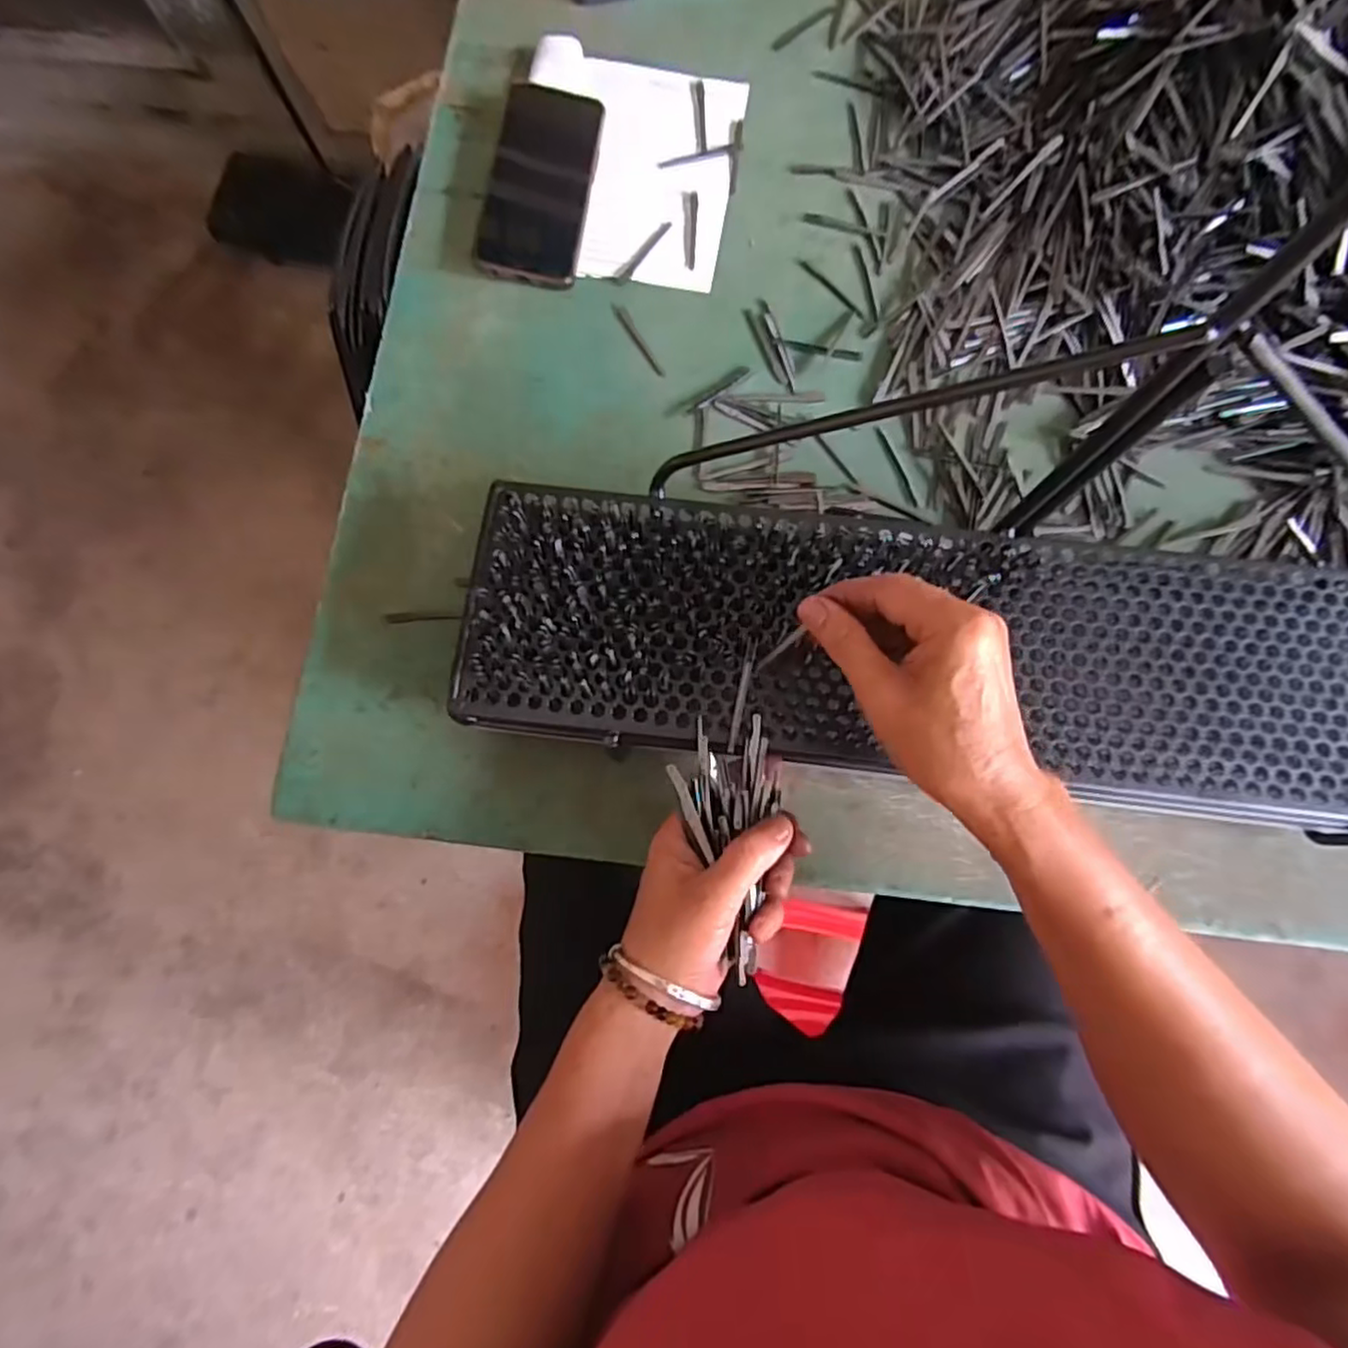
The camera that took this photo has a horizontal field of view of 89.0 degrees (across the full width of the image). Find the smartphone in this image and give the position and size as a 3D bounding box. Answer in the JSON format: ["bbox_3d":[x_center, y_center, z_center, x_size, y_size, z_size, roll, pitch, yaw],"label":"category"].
[{"bbox_3d":[-0.100,-0.372,0.521,0.074,0.006,0.159,9,84,-9],"label":"smartphone"}]

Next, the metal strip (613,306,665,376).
[{"bbox_3d":[-0.027,-0.247,0.506,0.008,0.004,0.067,-29,79,-5],"label":"metal strip"}]

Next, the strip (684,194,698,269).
[{"bbox_3d":[0.013,-0.342,0.527,0.010,0.004,0.068,3,78,1],"label":"strip"}]

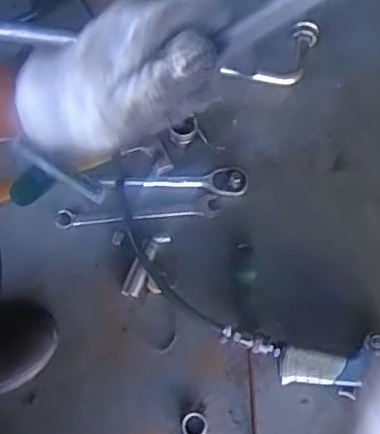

The problem » Retype every entry verbatim and exclude the pictures from the copy.

Task answer »
The camera that took this photo has a horizontal field of view of 89.0 degrees (across the full width of the image). Find the smartphone in this image and give the position and size as a 3D bounding box. Answer in the JSON format: ["bbox_3d":[x_center, y_center, z_center, x_size, y_size, z_size, roll, pitch, yaw],"label":"category"].
[{"bbox_3d":[-0.100,-0.372,0.521,0.074,0.006,0.159,9,84,-9],"label":"smartphone"}]

Next, the metal strip (613,306,665,376).
[{"bbox_3d":[-0.027,-0.247,0.506,0.008,0.004,0.067,-29,79,-5],"label":"metal strip"}]

Next, the strip (684,194,698,269).
[{"bbox_3d":[0.013,-0.342,0.527,0.010,0.004,0.068,3,78,1],"label":"strip"}]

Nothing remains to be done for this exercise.